Study text:
I think it is safe to say that I am not the target audience for Superbad; on top of that, I’m not even sure who the target audience actually is. Then, I watch a hell of a lot of movies that fit that descriptor, so what the hell. I will say that I enjoyed the McLovin, arc, where an uber-weedy little nerd with a fake ID finds himself riding with a pair of unconventional cops (one played by co-writer Seth Rogen), and I found the movie’s final scene in a mall unexpectedly bittersweet. But the rest of the time, I was reading comics on my iPad.

europa-report-posterWe finished up with Europa Report, a science-fiction movie that had been getting good word, and found it deserves every bit of it.  It’s the story of a manned flight to Jupiter’s moon, Europa; there is a power surge several months into the trip that fries the communication array, cutting off all contact with Earth, and the crew decides to go ahead with the mission anyway. There are more problems, even a fatality, along the way, but once they land, they find the initial reports were correct, there is a significant amount of liquid water with unusual heat sources under the moon’s ice. What’s more, there may be something moving under there.

Task prompt: In the movie reviews, what cuts off the crew's contact with Earth in Europa Report?

Records provided:
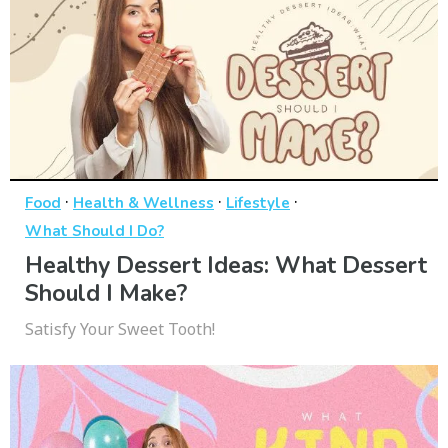
·
·
·
Food
Health & Wellness
Lifestyle
What Should I Do?
Healthy Dessert Ideas: What Dessert
Should I Make?
Satisfy Your Sweet Tooth!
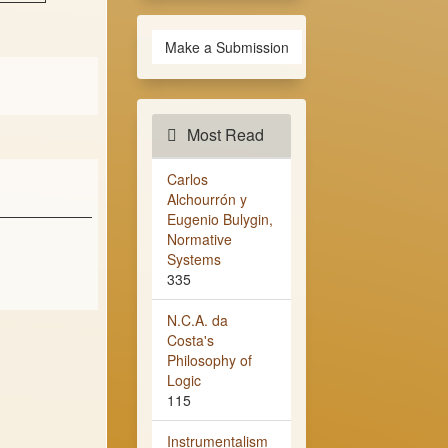
Make a Submission
Most Read
Carlos
Alchourrón y
Eugenio Bulygin,
Normative
Systems
335
N.C.A. da
Costa's
Philosophy of
Logic
115
Instrumentalism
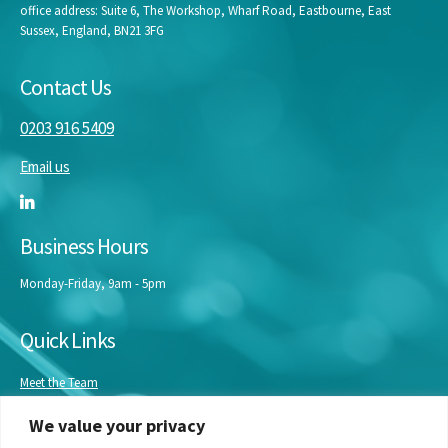
office address: Suite 6, The Workshop, Wharf Road, Eastbourne, East
Sussex, England, BN21 3FG
Contact Us
0203 916 5409
Email us
Business Hours
Monday-Friday, 9am - 5pm
Quick Links
Meet the Team
Masterclasses
We value your privacy
Our Experts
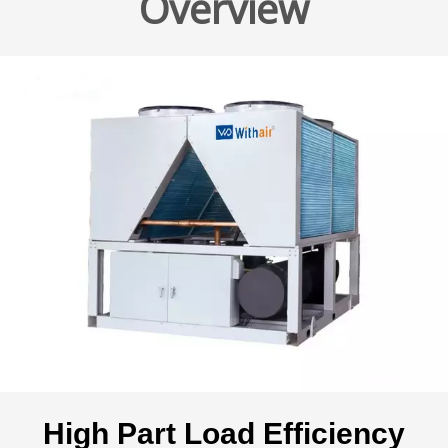
Overview
High Part Load Efficiency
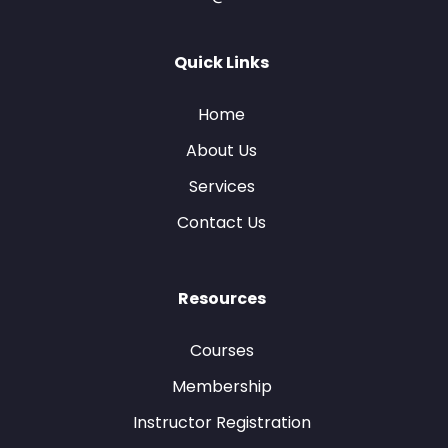
Quick Links
Home
About Us
Services
Contact Us
Resources
Courses
Membership
Instructor Registration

Problem solution: A power surge several months into the trip fries the communication array.